The San Francisco board of supervisors voted 9-2 to enact the ban, which would prohibit anyone in the city from declawing cats and penalize consenting pet owners. "It’s a form of amputation and would render the cat defenseless if it were attacked," says Mirkarimi, who has owned rescue animals in the past.

Instead, anti-declawing advocates encourage owners to provide scratching posts as an alternative to declawing their cats to protect their furniture or have a professional groomer dull the claws. West Hollywood has had a declawing ban on its books since 2003. The practice is banned in a slew of other countries, including the U.K. and Australia.

The recent flurry of local ordinances have been opposed by the California Veterinary Medical Association, which argues that pet owners and their vets should determine declawing.

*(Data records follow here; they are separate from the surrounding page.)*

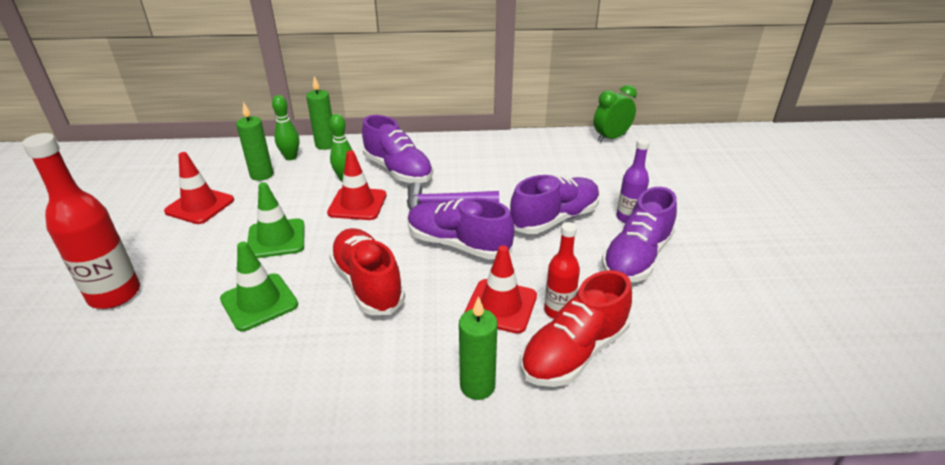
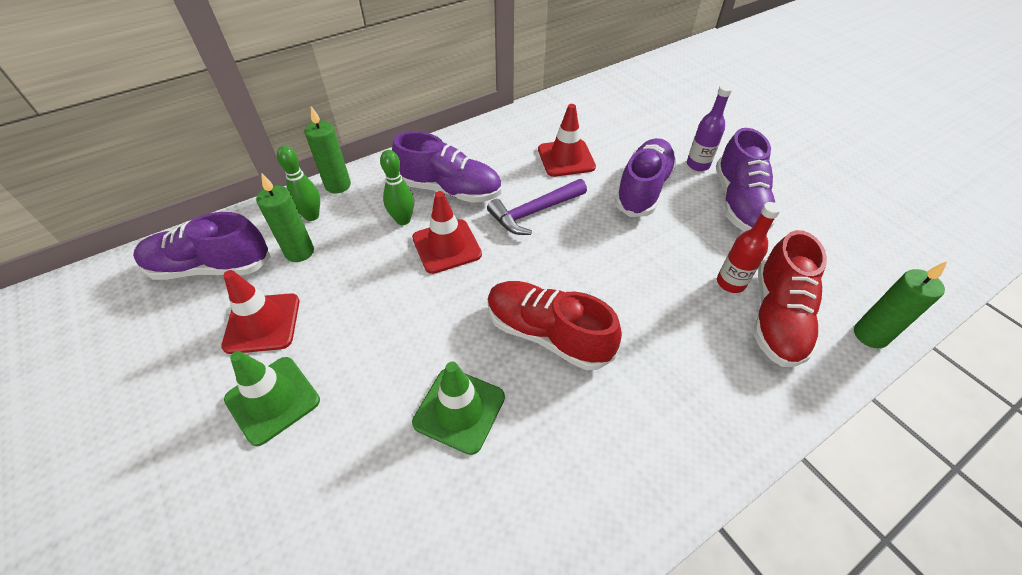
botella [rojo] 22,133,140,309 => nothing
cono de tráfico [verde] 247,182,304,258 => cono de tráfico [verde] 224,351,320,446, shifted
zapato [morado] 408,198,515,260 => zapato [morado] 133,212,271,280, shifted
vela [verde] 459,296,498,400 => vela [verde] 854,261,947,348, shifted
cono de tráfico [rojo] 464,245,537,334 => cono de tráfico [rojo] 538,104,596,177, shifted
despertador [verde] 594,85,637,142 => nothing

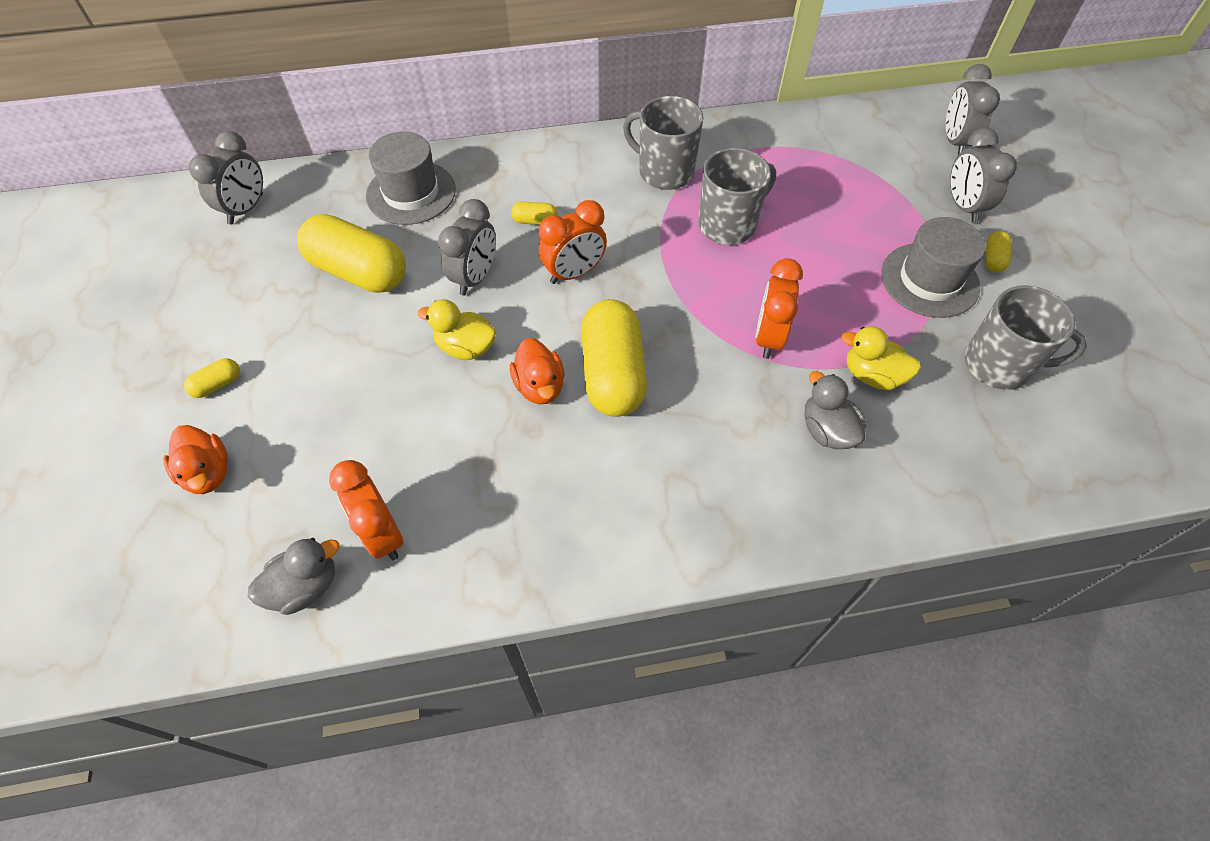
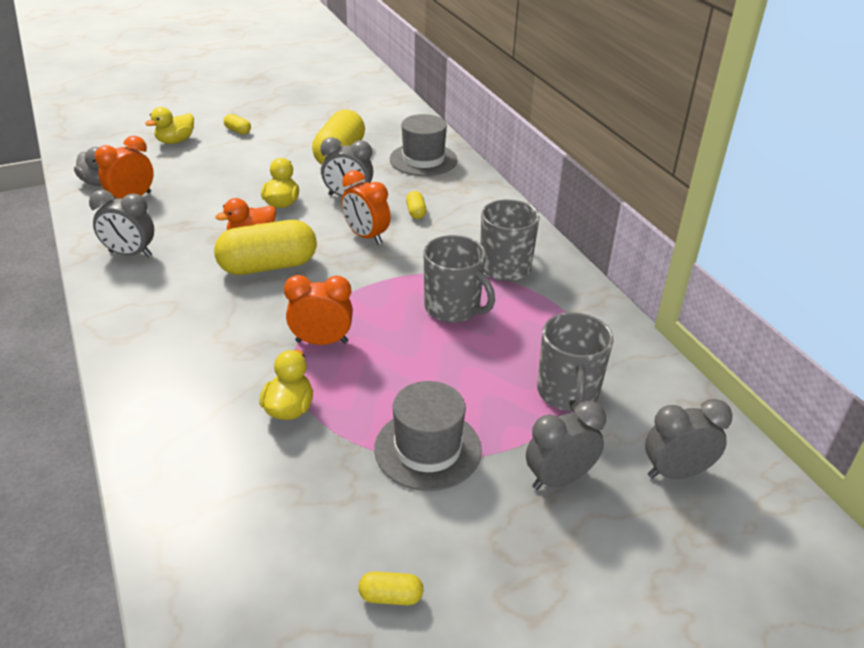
pato [naranja] 164,425,228,494 => pato [amarillo] 145,107,194,144
despertador [gris] 189,131,263,224 => despertador [gris] 89,190,154,257, shifted
pato [gris] 805,371,866,449 => nothing
taza [gris] 964,285,1087,390 => taza [gris] 537,312,613,413, shifted
cápsula [amarillo] 985,231,1011,273 => cápsula [amarillo] 358,571,424,605, shifted

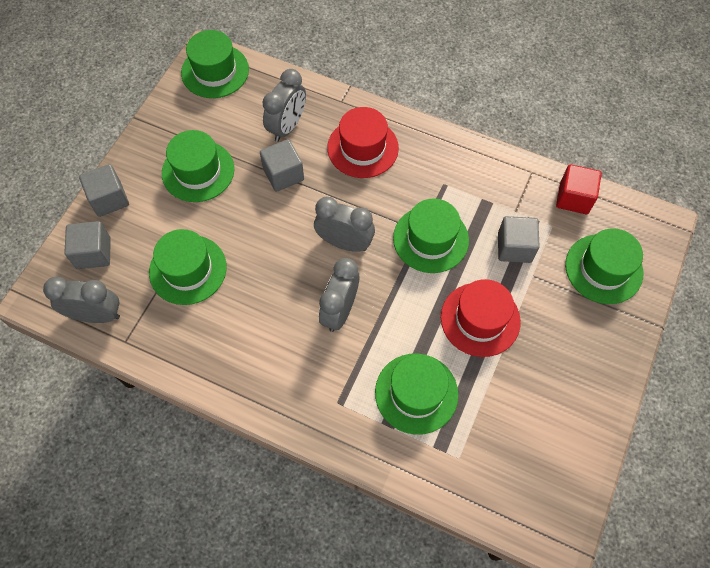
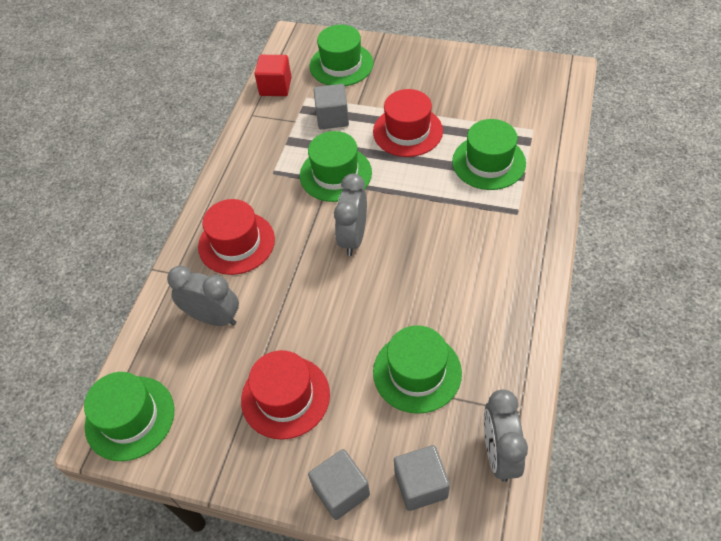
sombrero [verde] 162,130,234,202 => sombrero [rojo] 241,350,330,440
cubo [gris] 260,139,304,192 => nothing
despertador [gris] 319,258,359,332 => nothing

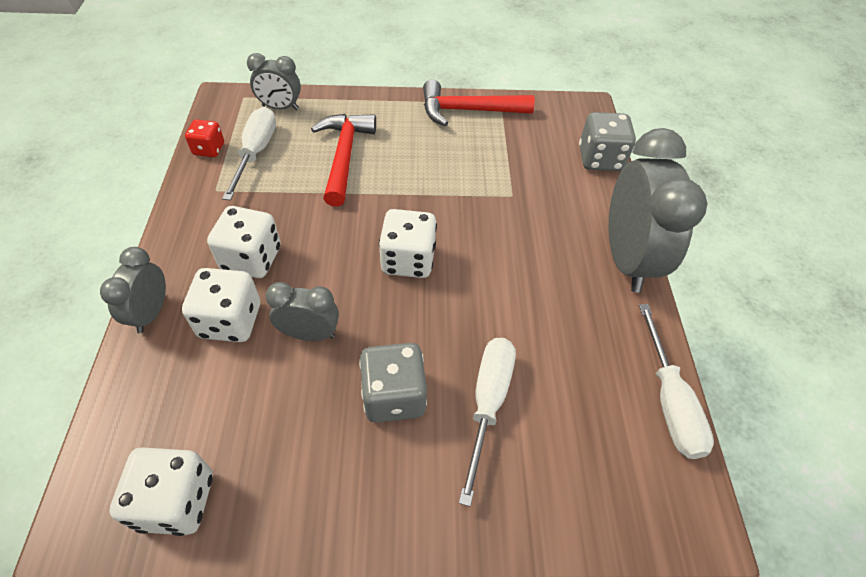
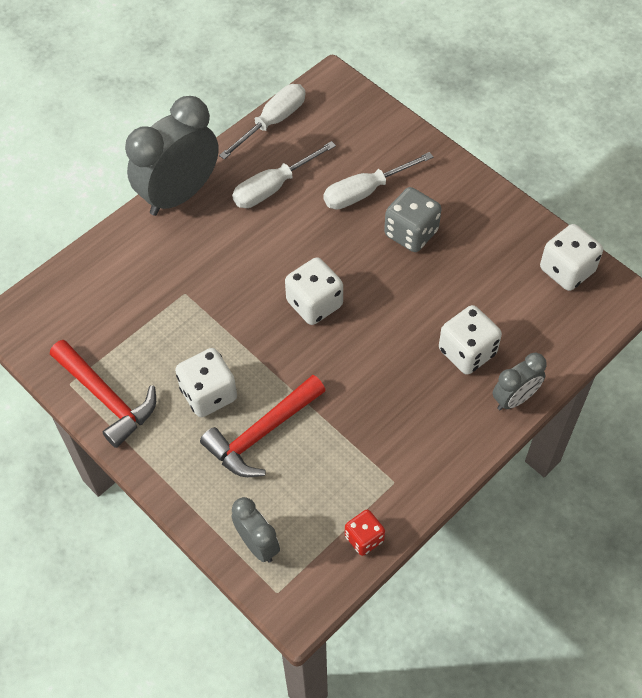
dado [blanco] 207,206,281,278 => dado [blanco] 175,348,237,417, shifted
destornillador [blanco] 222,107,276,200 => destornillador [blanco] 232,141,336,208, shifted
despertador [gris] 265,282,339,341 => nothing
dado [gris] 579,112,636,171 => nothing

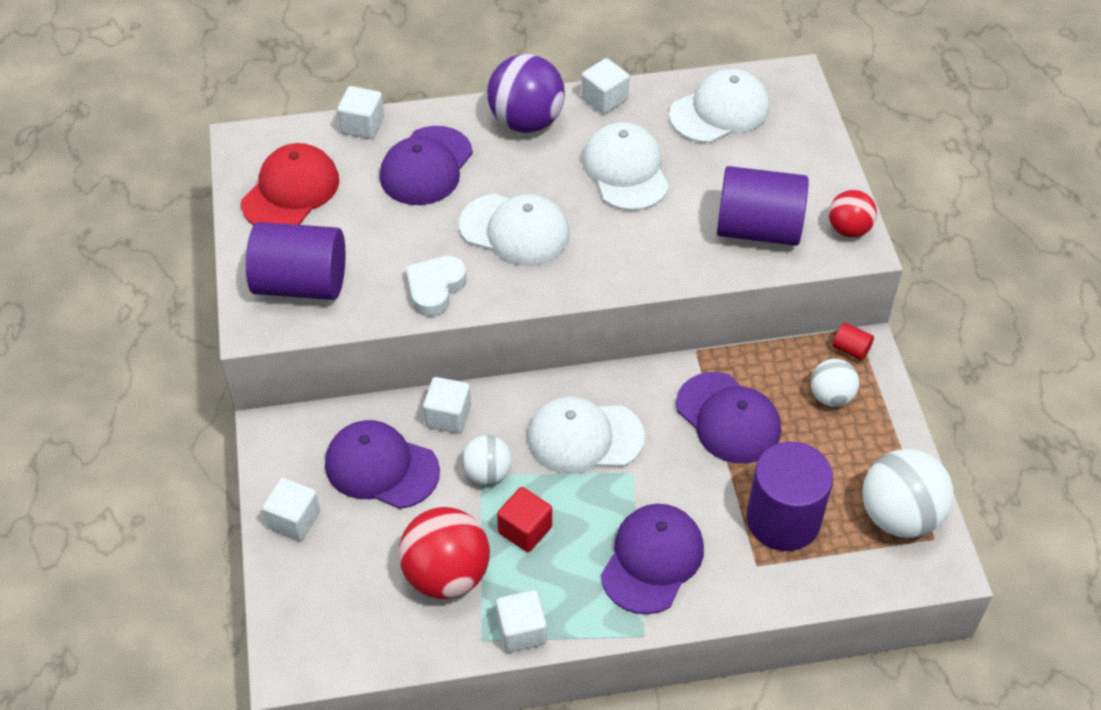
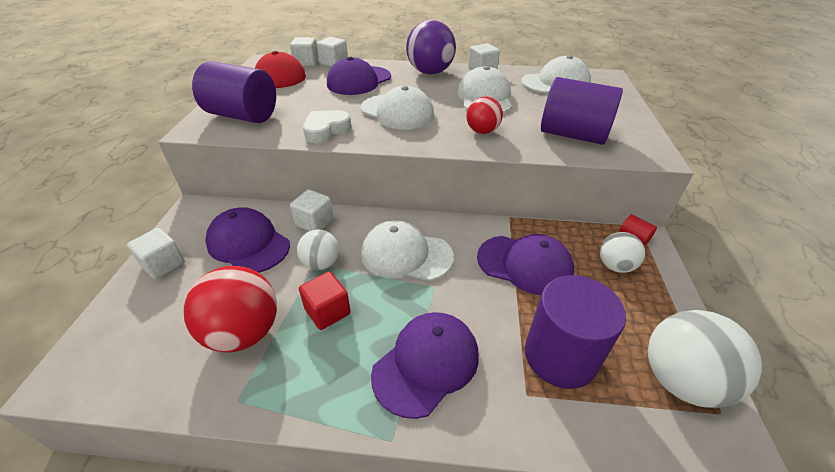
cubo [blanco] 496,590,547,653 => cubo [blanco] 290,37,319,66, shifted
gorra [morado] 676,372,781,464 => gorra [morado] 477,234,574,295, 45 degrees counterclockwise
pelota [rojo] 829,190,877,237 => pelota [rojo] 466,96,503,134, shifted

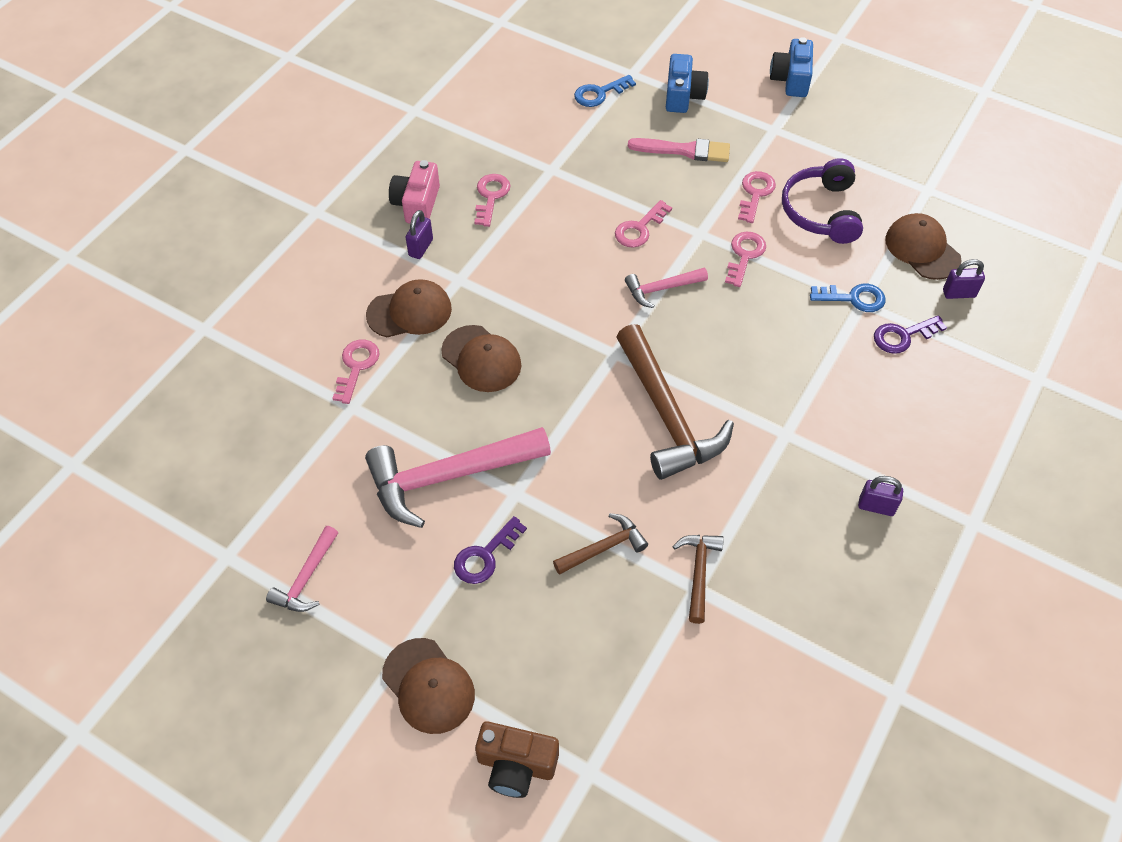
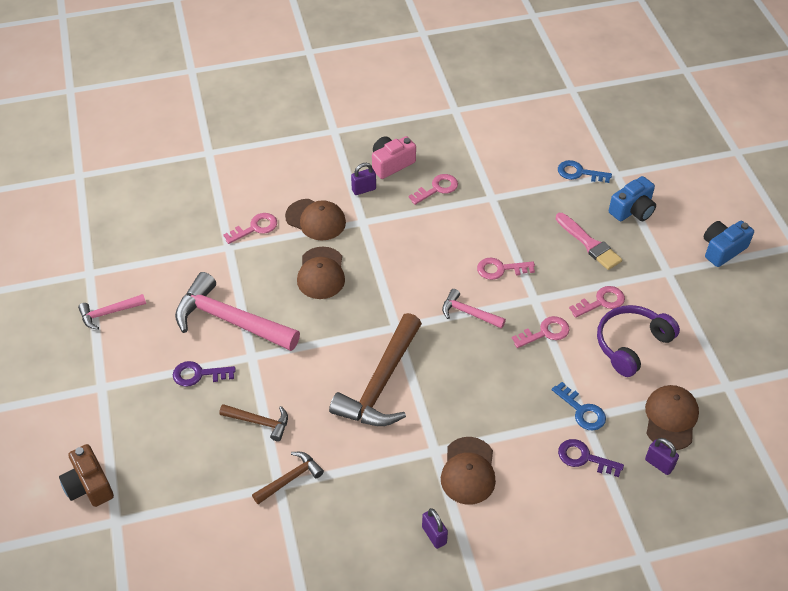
gorra [marrón] 382,638,475,734 => gorra [marrón] 441,437,496,505, shifted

"Veterinarians must be allowed to make qualified medical decisions in consultation with their clients and upon a proper exam and understanding of the pet’s home environment," the association said in a statement. "This is the only way to provide the best course of treatment and assist the owner in making the best decision for their family pet. That may include removing a cat’s claws in a humane manner with proper pain management to prevent that animal from being abandoned at a shelter, tossed out on the street or euthanized."

One of the dissenting Bay Area supervisors, Michela Alto-Pier, told the San Francisco Examiner that the board was overreaching its charge and should stray from such medical decisions.

But Mirkarimi says the law does have a medical necessity clause to protect the cat, adding that the California state legislature forced municipalities to act after the state passed a new statute to restrict cities from regulating veterinary medicine and medical procedures after Jan. 1, 2010. "They hijacked our authority and forced our hand," he says.